From May 10, 2011, the Double Down was available in New Zealand for an initially limited period of five weeks. The Double Down was also brought back for one day only on March 31, 2012, exclusively in Dunedin to raise funds for the Otago Rugby Union which faced financial difficulties in early 2012. On July 24, 2012, KFC resumed sales of the Double Down in New Zealand.

On October 28, 2016, KFC Australia announced via Facebook that they would again sell the Double Down for a limited time of four weeks, as well as a new spinoff product called the Hawaiian Double (replacing bacon with pineapple), commencing November 1. This was in response to an online campaign launched by Australian Facebook page 'Yeah the Boys'.

In August 2020, KFC Australia quietly launched and sold another variant of the Double Down, named the Zinger Mozzarella Double, which included Zinger-coated mozzarella-filled patties, bacon, mayonnaise and mozzarella cheese. The product was released through a "secret menu" on KFC's mobile delivery app and instructions on how to purchase it were later publicly unveiled through a grassroots advertising campaign on TikTok. Over a year later, in September 2021, KFC Australia launched yet another variant of the Double Down via their mobile app, known as the Pizza Double, which includes pepperoni slices and pizza sauce. The Pizza Double was sold in both original and Zinger variants alongside the regular original and Zinger Doubles. It was sold through September 7 until October 4, 2021.

==Nutritional analysis==
NPR compared its calorie count to that of McDonald's Premium Crispy Chicken Club Sandwich. Both the grilled and fried Double Down products have nearly a full day's worth of sodium according to the American Heart Association's guidelines. A Los Angeles Times reviewer pointed out that the grilled chicken Double Down has fewer calories and less fat than the fried chicken Double Down (460 versus 540 kilocalories, and 23 g versus 32 g fat) but that the grilled chicken option has more sodium (1,430 mg versus 1,380). The L.A. Times article also noted that both Double Downs have fewer calories than Burger King's TenderCrisp chicken sandwich, which has 800 kilocalories.

==Sales==
From its April 12, 2010, US launch through early July, a KFC spokesperson reported that the chain had sold 10 million units for a total of about $50 million in revenue. An analyst said that figure accounts for 5% of KFC's sales in that time period, a figure insubstantial to KFC's financial bottom line.

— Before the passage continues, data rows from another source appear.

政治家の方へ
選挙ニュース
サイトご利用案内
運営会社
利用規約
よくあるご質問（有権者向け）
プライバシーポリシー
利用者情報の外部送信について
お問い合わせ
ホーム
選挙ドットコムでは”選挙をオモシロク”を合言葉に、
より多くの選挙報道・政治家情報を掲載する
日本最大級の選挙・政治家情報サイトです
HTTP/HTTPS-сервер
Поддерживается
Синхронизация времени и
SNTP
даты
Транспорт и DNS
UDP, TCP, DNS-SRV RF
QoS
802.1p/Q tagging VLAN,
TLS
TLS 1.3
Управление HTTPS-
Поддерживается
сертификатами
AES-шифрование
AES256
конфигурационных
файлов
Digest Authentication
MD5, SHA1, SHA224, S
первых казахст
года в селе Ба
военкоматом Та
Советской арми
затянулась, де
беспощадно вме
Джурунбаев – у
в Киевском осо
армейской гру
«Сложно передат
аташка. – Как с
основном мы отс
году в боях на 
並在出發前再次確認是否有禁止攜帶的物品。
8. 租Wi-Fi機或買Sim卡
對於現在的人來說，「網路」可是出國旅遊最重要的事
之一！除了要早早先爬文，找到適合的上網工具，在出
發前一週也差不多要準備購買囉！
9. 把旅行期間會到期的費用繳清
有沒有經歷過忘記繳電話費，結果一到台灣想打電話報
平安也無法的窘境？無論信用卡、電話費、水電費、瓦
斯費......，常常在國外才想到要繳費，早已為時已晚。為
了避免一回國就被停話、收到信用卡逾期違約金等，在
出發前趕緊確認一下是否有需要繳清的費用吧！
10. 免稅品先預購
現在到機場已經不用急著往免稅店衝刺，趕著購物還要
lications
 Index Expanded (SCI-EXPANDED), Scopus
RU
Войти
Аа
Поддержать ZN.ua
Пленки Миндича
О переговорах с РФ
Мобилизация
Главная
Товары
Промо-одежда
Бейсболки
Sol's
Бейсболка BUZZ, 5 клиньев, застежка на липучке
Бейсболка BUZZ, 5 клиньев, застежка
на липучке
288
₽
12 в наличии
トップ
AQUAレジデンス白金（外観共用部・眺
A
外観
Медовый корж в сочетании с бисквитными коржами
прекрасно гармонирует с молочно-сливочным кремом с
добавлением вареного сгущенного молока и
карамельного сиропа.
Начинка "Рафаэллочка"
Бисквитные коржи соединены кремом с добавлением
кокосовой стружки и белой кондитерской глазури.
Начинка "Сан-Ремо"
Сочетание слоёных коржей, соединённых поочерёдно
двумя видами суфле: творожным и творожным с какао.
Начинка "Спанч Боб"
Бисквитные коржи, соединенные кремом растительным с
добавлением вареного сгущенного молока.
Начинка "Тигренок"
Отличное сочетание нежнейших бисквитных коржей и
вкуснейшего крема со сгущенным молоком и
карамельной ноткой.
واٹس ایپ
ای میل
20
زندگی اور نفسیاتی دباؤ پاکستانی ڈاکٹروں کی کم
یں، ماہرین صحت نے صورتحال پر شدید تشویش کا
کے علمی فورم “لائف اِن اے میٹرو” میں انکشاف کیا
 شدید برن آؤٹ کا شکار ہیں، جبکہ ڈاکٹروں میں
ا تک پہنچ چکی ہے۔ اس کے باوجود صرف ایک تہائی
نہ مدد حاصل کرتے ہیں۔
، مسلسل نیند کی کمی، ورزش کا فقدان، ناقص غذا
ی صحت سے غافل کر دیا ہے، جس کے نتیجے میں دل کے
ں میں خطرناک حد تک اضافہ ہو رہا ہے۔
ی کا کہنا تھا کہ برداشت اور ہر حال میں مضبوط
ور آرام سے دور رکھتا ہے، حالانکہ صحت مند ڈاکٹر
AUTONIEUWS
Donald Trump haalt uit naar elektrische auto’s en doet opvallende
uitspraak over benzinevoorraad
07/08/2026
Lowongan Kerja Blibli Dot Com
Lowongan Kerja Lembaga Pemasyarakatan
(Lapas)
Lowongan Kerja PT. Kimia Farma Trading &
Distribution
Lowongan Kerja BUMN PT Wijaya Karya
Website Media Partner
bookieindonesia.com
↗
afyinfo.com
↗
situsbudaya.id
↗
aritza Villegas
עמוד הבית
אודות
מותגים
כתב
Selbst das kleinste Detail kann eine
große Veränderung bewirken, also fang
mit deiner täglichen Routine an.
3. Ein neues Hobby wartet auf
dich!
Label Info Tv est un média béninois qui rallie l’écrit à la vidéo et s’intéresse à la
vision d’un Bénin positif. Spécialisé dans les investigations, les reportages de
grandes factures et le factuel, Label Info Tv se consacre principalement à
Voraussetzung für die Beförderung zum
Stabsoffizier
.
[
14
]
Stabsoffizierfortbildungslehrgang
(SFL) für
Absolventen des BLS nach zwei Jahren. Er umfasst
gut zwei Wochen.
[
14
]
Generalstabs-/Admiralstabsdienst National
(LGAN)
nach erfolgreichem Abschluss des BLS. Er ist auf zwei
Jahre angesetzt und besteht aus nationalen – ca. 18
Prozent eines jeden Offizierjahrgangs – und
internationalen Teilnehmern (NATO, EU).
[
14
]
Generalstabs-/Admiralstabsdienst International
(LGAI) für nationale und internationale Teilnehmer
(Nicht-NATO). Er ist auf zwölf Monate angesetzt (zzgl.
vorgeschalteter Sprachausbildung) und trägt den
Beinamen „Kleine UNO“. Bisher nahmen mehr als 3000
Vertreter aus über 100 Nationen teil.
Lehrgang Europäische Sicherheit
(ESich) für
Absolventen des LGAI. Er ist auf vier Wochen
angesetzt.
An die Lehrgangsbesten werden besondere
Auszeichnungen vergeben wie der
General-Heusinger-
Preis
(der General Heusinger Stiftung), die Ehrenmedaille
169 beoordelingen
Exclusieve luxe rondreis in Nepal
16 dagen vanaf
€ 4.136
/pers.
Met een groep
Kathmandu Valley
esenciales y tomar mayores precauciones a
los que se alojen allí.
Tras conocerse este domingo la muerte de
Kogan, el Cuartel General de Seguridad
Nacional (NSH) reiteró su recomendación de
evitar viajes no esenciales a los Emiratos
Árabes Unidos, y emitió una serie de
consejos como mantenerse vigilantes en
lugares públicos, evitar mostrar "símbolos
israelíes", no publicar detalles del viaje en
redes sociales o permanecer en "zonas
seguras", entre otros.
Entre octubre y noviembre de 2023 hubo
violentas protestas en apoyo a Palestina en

In Canada, the Double Down became KFC's best-selling new menu item ever, selling over 350,000 units in less than 10 days. Despite sales in excess of one million units, KFC Canada discontinued the Double Down in 2010, reviving it again for a short period in 2011. In August 2015, KFC Canada brought back the Double Down for a small period of time. Sales in New Zealand were 600,000 units over its five-week promotional period. Grant Ellis, CFO of New Zealand KFC operator Restaurant Brands, said that despite these sales the Double Down "did cannibalise some of our better-margin products".

Following the launch of Zinger Double Down in Korea, the overall sales for KFC Korea increased by 20%.